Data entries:
────────────────────
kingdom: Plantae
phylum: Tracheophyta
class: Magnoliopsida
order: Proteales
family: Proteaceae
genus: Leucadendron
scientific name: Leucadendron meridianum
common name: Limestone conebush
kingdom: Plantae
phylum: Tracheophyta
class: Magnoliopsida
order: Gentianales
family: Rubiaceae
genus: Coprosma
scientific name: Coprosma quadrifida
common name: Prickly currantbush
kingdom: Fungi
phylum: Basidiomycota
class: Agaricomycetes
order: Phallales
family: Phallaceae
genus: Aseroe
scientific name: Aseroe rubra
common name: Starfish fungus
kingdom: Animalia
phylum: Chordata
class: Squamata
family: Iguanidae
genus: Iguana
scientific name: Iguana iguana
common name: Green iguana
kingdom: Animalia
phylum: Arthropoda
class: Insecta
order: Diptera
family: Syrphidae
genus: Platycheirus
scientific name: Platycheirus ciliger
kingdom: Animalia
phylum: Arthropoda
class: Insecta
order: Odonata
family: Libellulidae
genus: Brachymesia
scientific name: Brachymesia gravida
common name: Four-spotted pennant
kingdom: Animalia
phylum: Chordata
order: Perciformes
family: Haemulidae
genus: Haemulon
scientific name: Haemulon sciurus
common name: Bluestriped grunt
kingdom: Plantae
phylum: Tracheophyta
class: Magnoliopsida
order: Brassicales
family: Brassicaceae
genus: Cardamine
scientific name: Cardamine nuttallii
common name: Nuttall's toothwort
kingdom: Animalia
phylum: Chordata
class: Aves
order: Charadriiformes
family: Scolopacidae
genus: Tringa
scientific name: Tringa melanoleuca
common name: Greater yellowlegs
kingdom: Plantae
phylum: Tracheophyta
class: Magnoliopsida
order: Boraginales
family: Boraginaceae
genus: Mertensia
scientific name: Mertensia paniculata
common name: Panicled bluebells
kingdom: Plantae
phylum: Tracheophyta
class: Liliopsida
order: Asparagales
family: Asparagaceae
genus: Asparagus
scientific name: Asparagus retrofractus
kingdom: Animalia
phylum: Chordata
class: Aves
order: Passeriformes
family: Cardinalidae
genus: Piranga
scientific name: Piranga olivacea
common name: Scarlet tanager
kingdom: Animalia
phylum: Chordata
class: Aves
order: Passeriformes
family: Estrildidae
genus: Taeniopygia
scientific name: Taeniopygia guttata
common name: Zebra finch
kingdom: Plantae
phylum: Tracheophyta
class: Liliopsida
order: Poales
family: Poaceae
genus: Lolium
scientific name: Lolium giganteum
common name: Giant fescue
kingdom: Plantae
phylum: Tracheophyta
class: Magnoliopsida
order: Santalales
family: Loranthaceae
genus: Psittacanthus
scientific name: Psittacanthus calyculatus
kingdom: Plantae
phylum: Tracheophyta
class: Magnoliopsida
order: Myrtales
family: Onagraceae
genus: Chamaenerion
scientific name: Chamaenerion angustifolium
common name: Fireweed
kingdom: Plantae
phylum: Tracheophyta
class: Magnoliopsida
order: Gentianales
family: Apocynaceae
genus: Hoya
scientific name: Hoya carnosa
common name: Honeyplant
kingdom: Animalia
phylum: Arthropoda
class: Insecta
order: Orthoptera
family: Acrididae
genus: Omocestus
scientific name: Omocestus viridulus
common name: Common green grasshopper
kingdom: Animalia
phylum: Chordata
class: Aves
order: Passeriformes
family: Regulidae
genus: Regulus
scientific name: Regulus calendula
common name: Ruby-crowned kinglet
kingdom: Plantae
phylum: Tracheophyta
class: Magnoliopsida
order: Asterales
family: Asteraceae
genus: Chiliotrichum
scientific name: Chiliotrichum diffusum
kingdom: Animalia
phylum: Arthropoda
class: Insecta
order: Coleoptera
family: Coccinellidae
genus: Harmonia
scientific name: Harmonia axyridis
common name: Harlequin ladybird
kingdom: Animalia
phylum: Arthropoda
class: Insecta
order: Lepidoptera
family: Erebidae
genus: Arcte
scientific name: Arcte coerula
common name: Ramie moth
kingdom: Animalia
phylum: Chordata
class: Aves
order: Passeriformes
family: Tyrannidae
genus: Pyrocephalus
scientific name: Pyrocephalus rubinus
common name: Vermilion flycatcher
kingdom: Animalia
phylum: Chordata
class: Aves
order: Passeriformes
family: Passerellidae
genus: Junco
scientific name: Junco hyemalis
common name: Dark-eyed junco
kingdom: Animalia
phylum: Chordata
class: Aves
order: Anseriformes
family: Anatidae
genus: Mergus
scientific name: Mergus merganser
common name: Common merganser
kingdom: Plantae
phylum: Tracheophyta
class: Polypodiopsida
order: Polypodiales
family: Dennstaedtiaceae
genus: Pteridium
────────────────────
# What is asked:
Update all of the lines above by changing every "common name" to "vernacular name" and keeping everything else the same.

# Exercise output:
kingdom: Plantae
phylum: Tracheophyta
class: Magnoliopsida
order: Proteales
family: Proteaceae
genus: Leucadendron
scientific name: Leucadendron meridianum
vernacular name: Limestone conebush
kingdom: Plantae
phylum: Tracheophyta
class: Magnoliopsida
order: Gentianales
family: Rubiaceae
genus: Coprosma
scientific name: Coprosma quadrifida
vernacular name: Prickly currantbush
kingdom: Fungi
phylum: Basidiomycota
class: Agaricomycetes
order: Phallales
family: Phallaceae
genus: Aseroe
scientific name: Aseroe rubra
vernacular name: Starfish fungus
kingdom: Animalia
phylum: Chordata
class: Squamata
family: Iguanidae
genus: Iguana
scientific name: Iguana iguana
vernacular name: Green iguana
kingdom: Animalia
phylum: Arthropoda
class: Insecta
order: Diptera
family: Syrphidae
genus: Platycheirus
scientific name: Platycheirus ciliger
kingdom: Animalia
phylum: Arthropoda
class: Insecta
order: Odonata
family: Libellulidae
genus: Brachymesia
scientific name: Brachymesia gravida
vernacular name: Four-spotted pennant
kingdom: Animalia
phylum: Chordata
order: Perciformes
family: Haemulidae
genus: Haemulon
scientific name: Haemulon sciurus
vernacular name: Bluestriped grunt
kingdom: Plantae
phylum: Tracheophyta
class: Magnoliopsida
order: Brassicales
family: Brassicaceae
genus: Cardamine
scientific name: Cardamine nuttallii
vernacular name: Nuttall's toothwort
kingdom: Animalia
phylum: Chordata
class: Aves
order: Charadriiformes
family: Scolopacidae
genus: Tringa
scientific name: Tringa melanoleuca
vernacular name: Greater yellowlegs
kingdom: Plantae
phylum: Tracheophyta
class: Magnoliopsida
order: Boraginales
family: Boraginaceae
genus: Mertensia
scientific name: Mertensia paniculata
vernacular name: Panicled bluebells
kingdom: Plantae
phylum: Tracheophyta
class: Liliopsida
order: Asparagales
family: Asparagaceae
genus: Asparagus
scientific name: Asparagus retrofractus
kingdom: Animalia
phylum: Chordata
class: Aves
order: Passeriformes
family: Cardinalidae
genus: Piranga
scientific name: Piranga olivacea
vernacular name: Scarlet tanager
kingdom: Animalia
phylum: Chordata
class: Aves
order: Passeriformes
family: Estrildidae
genus: Taeniopygia
scientific name: Taeniopygia guttata
vernacular name: Zebra finch
kingdom: Plantae
phylum: Tracheophyta
class: Liliopsida
order: Poales
family: Poaceae
genus: Lolium
scientific name: Lolium giganteum
vernacular name: Giant fescue
kingdom: Plantae
phylum: Tracheophyta
class: Magnoliopsida
order: Santalales
family: Loranthaceae
genus: Psittacanthus
scientific name: Psittacanthus calyculatus
kingdom: Plantae
phylum: Tracheophyta
class: Magnoliopsida
order: Myrtales
family: Onagraceae
genus: Chamaenerion
scientific name: Chamaenerion angustifolium
vernacular name: Fireweed
kingdom: Plantae
phylum: Tracheophyta
class: Magnoliopsida
order: Gentianales
family: Apocynaceae
genus: Hoya
scientific name: Hoya carnosa
vernacular name: Honeyplant
kingdom: Animalia
phylum: Arthropoda
class: Insecta
order: Orthoptera
family: Acrididae
genus: Omocestus
scientific name: Omocestus viridulus
vernacular name: Common green grasshopper
kingdom: Animalia
phylum: Chordata
class: Aves
order: Passeriformes
family: Regulidae
genus: Regulus
scientific name: Regulus calendula
vernacular name: Ruby-crowned kinglet
kingdom: Plantae
phylum: Tracheophyta
class: Magnoliopsida
order: Asterales
family: Asteraceae
genus: Chiliotrichum
scientific name: Chiliotrichum diffusum
kingdom: Animalia
phylum: Arthropoda
class: Insecta
order: Coleoptera
family: Coccinellidae
genus: Harmonia
scientific name: Harmonia axyridis
vernacular name: Harlequin ladybird
kingdom: Animalia
phylum: Arthropoda
class: Insecta
order: Lepidoptera
family: Erebidae
genus: Arcte
scientific name: Arcte coerula
vernacular name: Ramie moth
kingdom: Animalia
phylum: Chordata
class: Aves
order: Passeriformes
family: Tyrannidae
genus: Pyrocephalus
scientific name: Pyrocephalus rubinus
vernacular name: Vermilion flycatcher
kingdom: Animalia
phylum: Chordata
class: Aves
order: Passeriformes
family: Passerellidae
genus: Junco
scientific name: Junco hyemalis
vernacular name: Dark-eyed junco
kingdom: Animalia
phylum: Chordata
class: Aves
order: Anseriformes
family: Anatidae
genus: Mergus
scientific name: Mergus merganser
vernacular name: Common merganser
kingdom: Plantae
phylum: Tracheophyta
class: Polypodiopsida
order: Polypodiales
family: Dennstaedtiaceae
genus: Pteridium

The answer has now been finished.